7:21Vale a pena ver ‘O Mecanismo’

por Elio Gaspari

É bom negócio ver “O Mecanismo”, a série de José Padilha na Netflix. Seus oito episódios contam a história da Lava Jato até as vésperas da prisão de Marcelo Odebrecht. Eles giram em torno de dois eixos.

O primeiro é uma novela-padrão onde há sexo, traições, doenças, rivalidades, muitos palavrões e até mesmo uma menina com deficiência. A quem interessar possa: o agente Ruffo nunca existiu. Pena que ele seja um narrador do tipo “faço-sua-cabeça”, numa espécie de reencarnação do Capitão Nascimento de “Tropa de Elite”. A agente Verena é uma exagerada composição.

É a segunda história, a da Operação da Lava Jato, que valoriza a série. E é ela que vem provocando a barulheira contra Padilha. A ex-presidente Dilma Rousseff (Janete Ruscov na tela) acusa “O Mecanismo” de duas fraudes. Jogaram para dentro do consulado petista a operação-abafa que decapitou as investigações das lavagens de dinheiro do caso Banestado, ocorrida durante o governo de Fernando Henrique Cardoso. (Há uma referência a “dez anos depois”, mas ela ficou embaralhada.) Noutro lance, puseram na boca de Lula (Higino, igualzinho ao original, graças ao ator Arthur Kohl) a frase “é preciso estancar a sangria”, do senador Romero Jucá. Também não há prova de que “Higino” tenha pedido a “Janete” para trocar a direção da “Polícia Federativa”.
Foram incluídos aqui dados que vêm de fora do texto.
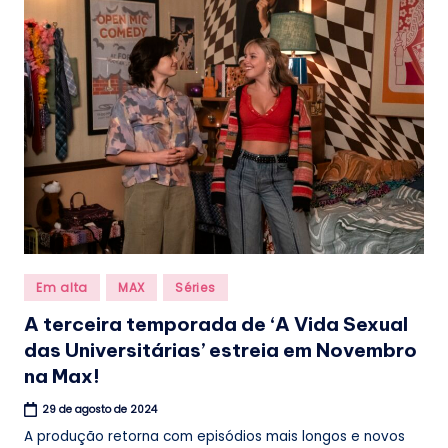
.
b
r
Posted
Em alta
MAX
Séries
in
A terceira temporada de ‘A Vida Sexual
das Universitárias’ estreia em Novembro
na Max!
29 de agosto de 2024
A produção retorna com episódios mais longos e novos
A narrativa do caso será útil para muita gente que perdeu o fio da meada da Lava Jato. Essa é a razão pela qual é melhor ver a série do que não vê-la. A Lava Jato fez um memorável serviço de faxina e hoje parece banalizada, o que é uma pena. O câncer de que fala o agente Ruffo estava lá e ainda está. Entrou areia no mecanismo das empreiteiras, mas ele funciona em outras bocas.

Num primeiro momento Padilha explicou-se: “O Mecanismo é uma obra-comentário, na abertura de cada capítulo está escrito que os fatos estão dramatizados. Se a Dilma soubesse ler não estaríamos com esse problema”. Seja lá o que for uma “obra-comentário”, Dilma sabe ler e essa explicação tem o valor de um balanço de empreiteira. Seria como se o diretor Joe Wright, de “O Destino de uma Nação”, atribuísse a trapaça que fez com Lord Halifax a uma licença cinematográfica.

Num comentário posterior, Padilha disse que expôs a corrupção do PT e do MDB. É verdade, pois o vice de Dilma chama-se “Tames” e foi posto no jogo. O tucano Aécio Neves também está no mecanismo: “Se o ‘Lúcio’ vence a eleição, breca isso na hora”. O procurador-geral Rodrigo Janot ficou por um fio. Padilha pegou pesado ao mostrar os pés dos ministros do Supremo entrando numa sessão enquanto Ruffo fala nas “ratazanas velhas” de Brasília. A dança dos presos comemorando uma decisão do STF também foi forte, mas como se viu há pouco, o Supremo decide e réus festejam.

Padilha bateu num caso histórico. A série é dele e fez o que bem entendeu, mas a trama novelesca e as catilinárias de “Ruffo” tiraram-no de outro caminho, o de uma série e de um filme recentes. “The Crown” é factualmente impecável e mexeu com os mecanismos da Casa de Windsor. “A Guerra Secreta” não precisou demonizar Richard Nixon para contar a história da briga do Washington Post pela publicação dos “Papéis do Pentágono”. Nos dois casos não houve novela paralela, pois o recurso não era necessário.